Hydro-Québec is offering discounts of several hundred dollars on emergency batteries to customers who suffer frequent outages in four regions of Quebec. However, the discount is less attractive than it seems, one customer noted.
“Hurry! Only 250 batteries are available,” says the email sent by Hydro-Québec to customers in the West Island of Montreal, the Laurentians, the Eastern Townships and the Outaouais this week.
“To reduce the inconvenience of power outages in your area […]take advantage of a reduction of up to $1,500 on the purchase of a spare battery,” announces the state-owned company.
Two EcoFlow brand battery models are offered, the DELTA 2 Max (-$650) and the DELTA Pro (-$1500). The advertised rebates are calculated from the manufacturer’s suggested retail prices ($2399 and $4499).
However, several retailers are displaying lower regular prices, a reader told us.
Costco’s website, for example, was listing the DELTA Pro model for $3,179.99 on Friday.
The “exclusive price” offered by Hydro ($2,999) then becomes less attractive.
Compared to a regular price of $3,179.99, “I’m saving just $180 before taxes, not $1,500,” says Nataly Ranger of Pierrefonds.
Other online retailers are listing lower list prices than Hydro for this model, such as $3,699 or $4,199, it found. The Press.
Pilot project
“This is an offer made in good faith,” Hydro-Québec spokesperson Maxence Huard-Lefebvre assured us. “We will monitor the market to ensure that our offer remains advantageous.”
The offer, a pilot project to “see if there is interest in this type of product,” was sent to “a few thousand customers” in about twenty municipalities.
“We targeted specific power lines that sometimes cross several municipalities, not entire municipalities,” writes Mr. Huard-Lefebvre.

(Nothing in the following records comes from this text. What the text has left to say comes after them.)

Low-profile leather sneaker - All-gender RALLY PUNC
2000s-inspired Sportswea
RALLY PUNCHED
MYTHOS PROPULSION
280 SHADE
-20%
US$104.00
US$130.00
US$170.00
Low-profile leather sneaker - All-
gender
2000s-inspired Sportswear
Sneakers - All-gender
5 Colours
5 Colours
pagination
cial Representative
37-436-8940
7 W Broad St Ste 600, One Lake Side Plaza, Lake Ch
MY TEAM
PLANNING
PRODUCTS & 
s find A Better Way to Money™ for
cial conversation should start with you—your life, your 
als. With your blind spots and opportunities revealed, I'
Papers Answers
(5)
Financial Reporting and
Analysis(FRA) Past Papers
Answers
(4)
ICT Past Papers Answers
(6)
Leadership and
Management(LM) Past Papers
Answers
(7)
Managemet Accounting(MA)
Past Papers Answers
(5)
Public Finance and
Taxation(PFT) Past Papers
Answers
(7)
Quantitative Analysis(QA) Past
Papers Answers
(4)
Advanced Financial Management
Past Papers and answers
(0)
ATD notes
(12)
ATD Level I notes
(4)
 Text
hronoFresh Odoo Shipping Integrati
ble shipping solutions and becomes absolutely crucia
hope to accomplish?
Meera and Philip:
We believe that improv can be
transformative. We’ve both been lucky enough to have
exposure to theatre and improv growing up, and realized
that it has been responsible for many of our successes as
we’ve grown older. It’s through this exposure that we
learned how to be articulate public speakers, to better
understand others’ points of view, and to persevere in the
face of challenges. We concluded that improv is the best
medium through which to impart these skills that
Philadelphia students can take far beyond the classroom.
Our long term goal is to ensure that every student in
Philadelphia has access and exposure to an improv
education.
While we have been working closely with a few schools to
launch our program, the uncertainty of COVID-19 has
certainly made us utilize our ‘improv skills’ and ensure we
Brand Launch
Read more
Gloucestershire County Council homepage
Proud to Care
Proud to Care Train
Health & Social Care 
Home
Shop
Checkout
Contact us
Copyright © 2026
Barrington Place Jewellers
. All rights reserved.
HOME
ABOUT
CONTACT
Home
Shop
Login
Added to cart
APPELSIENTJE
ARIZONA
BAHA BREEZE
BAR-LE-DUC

Hydro-Québec actually has 500 batteries, and there were still some left on Friday. If some of them don’t find a buyer, they will be used to “test other troubleshooting approaches, such as during planned outages.”
Customers will be asked to complete a questionnaire to say “whether the battery meets their needs.”
Even though she lives in a “Bermuda Triangle”, where her neighbour counted around fifteen days marked by blackouts between April 2023 and May 2024, Mme Ranger has no plans to purchase a battery.
“How much did they spend on that? I would have preferred if they had sent a team to cut down trees!”
The discount cost “a few hundred thousand dollars,” according to the state-owned company.
This pilot project does not replace the “very ambitious” actions to improve the quality of service, including preventive cutting of trees and branches, its spokesperson stressed.
For the first seven months of the year, Hydro-Québec recorded 318 minutes of outage per customer on average, compared to 898 in 2023, “a decrease of 65%”.
The 2023 results were weighed down by the April ice storm, which affected 1.3 million customers. Vegetation was “responsible for 40 to 70% of outages,” Hydro-Québec said.